Exercise prompt: Below are some records. Print exactly the lines between the one holding "index pip: (171, 44)" and the one holding "middle mcp: (300, 141)", inclusive, and nothing else.

(Source data)

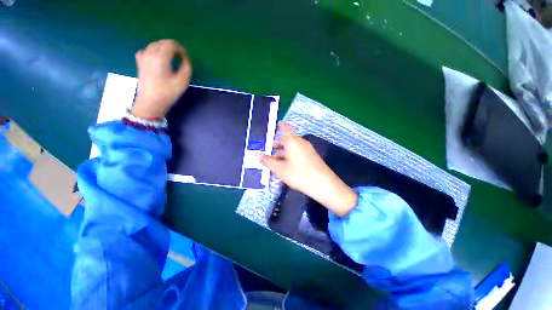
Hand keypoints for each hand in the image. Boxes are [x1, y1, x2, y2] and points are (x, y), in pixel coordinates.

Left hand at [131, 39, 191, 118]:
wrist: (150, 103)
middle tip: (181, 57)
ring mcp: (142, 57)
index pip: (171, 44)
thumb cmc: (167, 93)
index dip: (180, 48)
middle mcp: (149, 53)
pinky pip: (146, 50)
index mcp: (160, 57)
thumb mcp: (182, 82)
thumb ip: (186, 68)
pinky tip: (157, 57)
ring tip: (172, 57)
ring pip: (154, 44)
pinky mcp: (139, 62)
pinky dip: (154, 50)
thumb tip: (185, 59)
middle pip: (162, 42)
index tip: (186, 56)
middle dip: (173, 47)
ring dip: (164, 48)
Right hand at [260, 123, 357, 216]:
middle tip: (266, 153)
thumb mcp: (280, 169)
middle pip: (286, 140)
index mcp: (292, 140)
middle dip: (276, 146)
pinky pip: (298, 153)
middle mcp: (300, 141)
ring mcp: (307, 149)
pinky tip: (286, 167)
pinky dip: (290, 157)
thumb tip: (257, 155)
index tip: (273, 127)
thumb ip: (268, 161)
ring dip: (282, 153)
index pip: (285, 127)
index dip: (279, 125)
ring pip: (291, 148)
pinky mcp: (311, 156)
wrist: (323, 184)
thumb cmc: (298, 174)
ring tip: (274, 163)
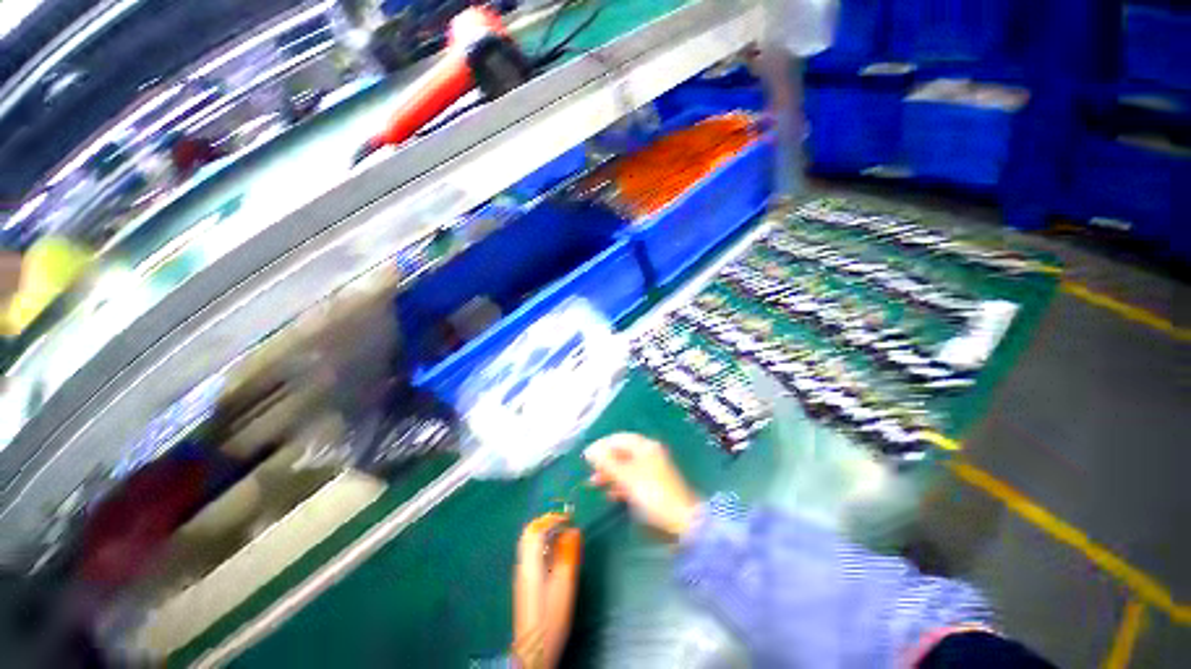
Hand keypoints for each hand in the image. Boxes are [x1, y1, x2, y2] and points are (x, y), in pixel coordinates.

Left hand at [513, 513, 580, 668]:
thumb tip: (574, 530)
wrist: (534, 650)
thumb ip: (568, 555)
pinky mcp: (524, 582)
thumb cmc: (552, 618)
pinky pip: (531, 552)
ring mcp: (521, 573)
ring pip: (528, 542)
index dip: (552, 518)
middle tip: (564, 522)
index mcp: (531, 564)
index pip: (536, 530)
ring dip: (544, 532)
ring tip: (562, 534)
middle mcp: (522, 564)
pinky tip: (555, 553)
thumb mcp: (565, 585)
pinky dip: (543, 544)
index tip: (569, 517)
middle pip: (528, 533)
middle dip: (546, 522)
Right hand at [584, 433, 701, 540]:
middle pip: (622, 451)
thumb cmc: (653, 494)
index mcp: (644, 446)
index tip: (587, 457)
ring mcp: (652, 468)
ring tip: (595, 484)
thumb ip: (607, 463)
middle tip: (590, 472)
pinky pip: (633, 477)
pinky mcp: (654, 483)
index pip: (618, 438)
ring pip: (626, 465)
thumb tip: (590, 450)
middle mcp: (649, 452)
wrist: (683, 519)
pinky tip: (611, 494)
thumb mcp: (627, 477)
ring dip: (610, 473)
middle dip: (605, 461)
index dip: (601, 445)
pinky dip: (621, 483)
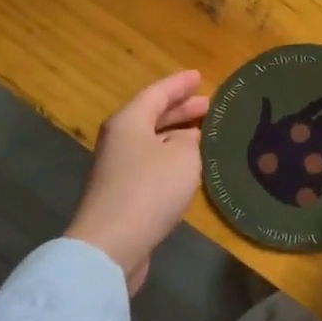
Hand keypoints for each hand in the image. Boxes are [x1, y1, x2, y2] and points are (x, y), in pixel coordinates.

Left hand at [65, 70, 209, 293]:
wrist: (112, 244)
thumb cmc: (150, 189)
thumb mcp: (183, 156)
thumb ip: (190, 140)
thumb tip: (187, 138)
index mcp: (129, 121)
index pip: (157, 92)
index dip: (180, 84)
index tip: (200, 76)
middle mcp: (119, 140)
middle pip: (151, 116)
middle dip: (180, 109)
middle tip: (208, 105)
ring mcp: (118, 168)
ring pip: (152, 141)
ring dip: (177, 135)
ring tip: (204, 134)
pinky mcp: (123, 194)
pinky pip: (152, 164)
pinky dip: (172, 158)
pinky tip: (190, 166)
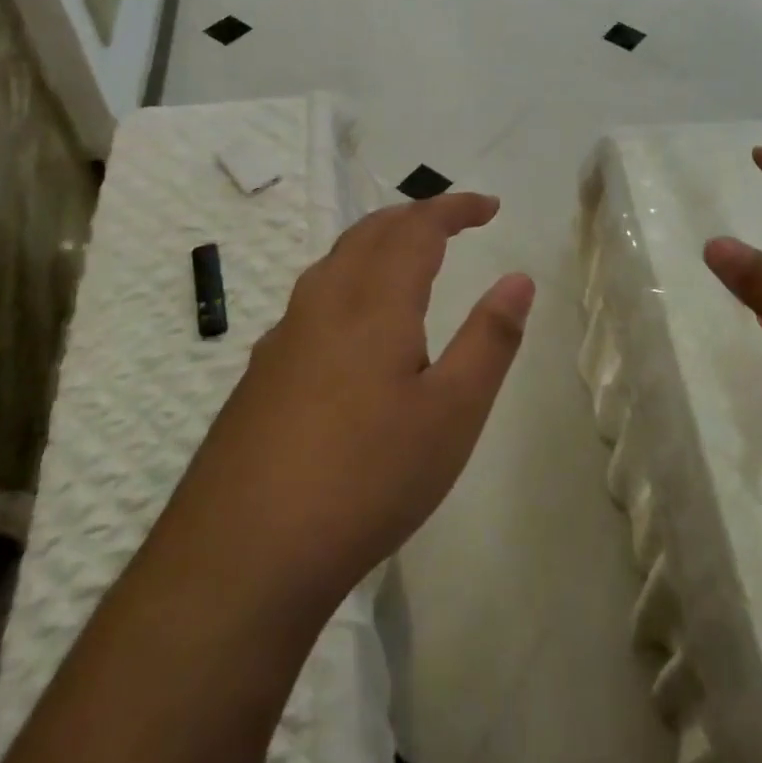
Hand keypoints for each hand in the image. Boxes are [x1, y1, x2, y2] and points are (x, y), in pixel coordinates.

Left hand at [177, 193, 534, 618]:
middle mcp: (323, 303)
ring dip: (378, 243)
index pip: (417, 228)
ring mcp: (284, 337)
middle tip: (454, 222)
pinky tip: (354, 325)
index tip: (490, 207)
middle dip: (415, 216)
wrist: (243, 555)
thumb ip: (489, 340)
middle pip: (369, 232)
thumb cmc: (367, 478)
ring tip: (409, 258)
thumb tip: (518, 279)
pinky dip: (350, 280)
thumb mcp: (452, 414)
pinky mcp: (261, 374)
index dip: (455, 208)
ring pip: (335, 262)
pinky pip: (313, 299)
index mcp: (373, 302)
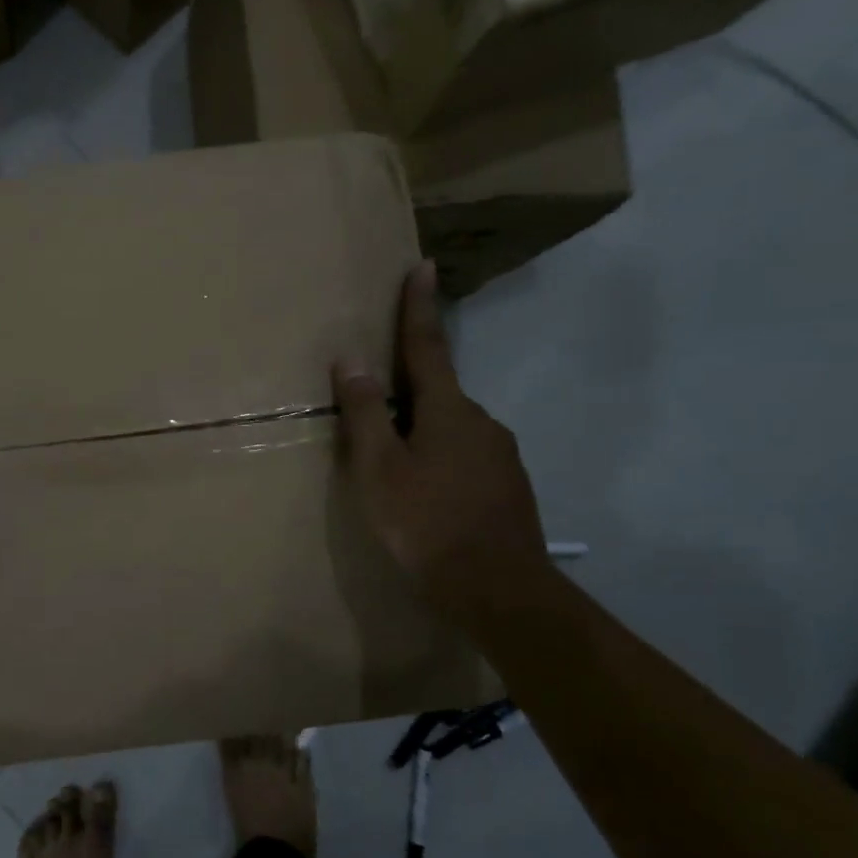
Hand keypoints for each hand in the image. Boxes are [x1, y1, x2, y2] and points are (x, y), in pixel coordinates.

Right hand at [332, 262, 549, 627]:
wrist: (500, 592)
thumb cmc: (427, 525)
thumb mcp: (380, 470)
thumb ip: (365, 414)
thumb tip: (350, 361)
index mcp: (448, 410)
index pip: (427, 346)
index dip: (419, 307)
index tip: (423, 266)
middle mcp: (481, 422)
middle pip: (436, 393)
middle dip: (407, 390)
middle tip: (374, 405)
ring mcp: (500, 456)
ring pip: (450, 429)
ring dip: (420, 432)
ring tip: (392, 466)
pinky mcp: (507, 487)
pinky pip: (463, 456)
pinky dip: (437, 460)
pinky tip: (423, 495)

Written solution:
index pip: (171, 44)
thumb cmc: (167, 93)
index dip: (180, 48)
middle mcp: (149, 53)
pinky pip: (146, 50)
index mcp: (160, 57)
thumb mcp: (182, 82)
thumb ip: (186, 68)
pinky tip: (157, 57)
ring tip: (172, 57)
ring pip: (154, 44)
pinky mcp: (139, 62)
pinky dip: (154, 50)
thumb tip: (185, 59)
middle pip: (162, 42)
index tip: (186, 56)
middle dip: (173, 47)
ring dip: (164, 48)
Right hand at [260, 123, 357, 216]:
middle tip: (266, 153)
thumb mcp: (280, 169)
middle pip: (286, 140)
index mcp: (292, 140)
middle dip: (276, 146)
pinky pip: (298, 153)
middle mcp: (300, 141)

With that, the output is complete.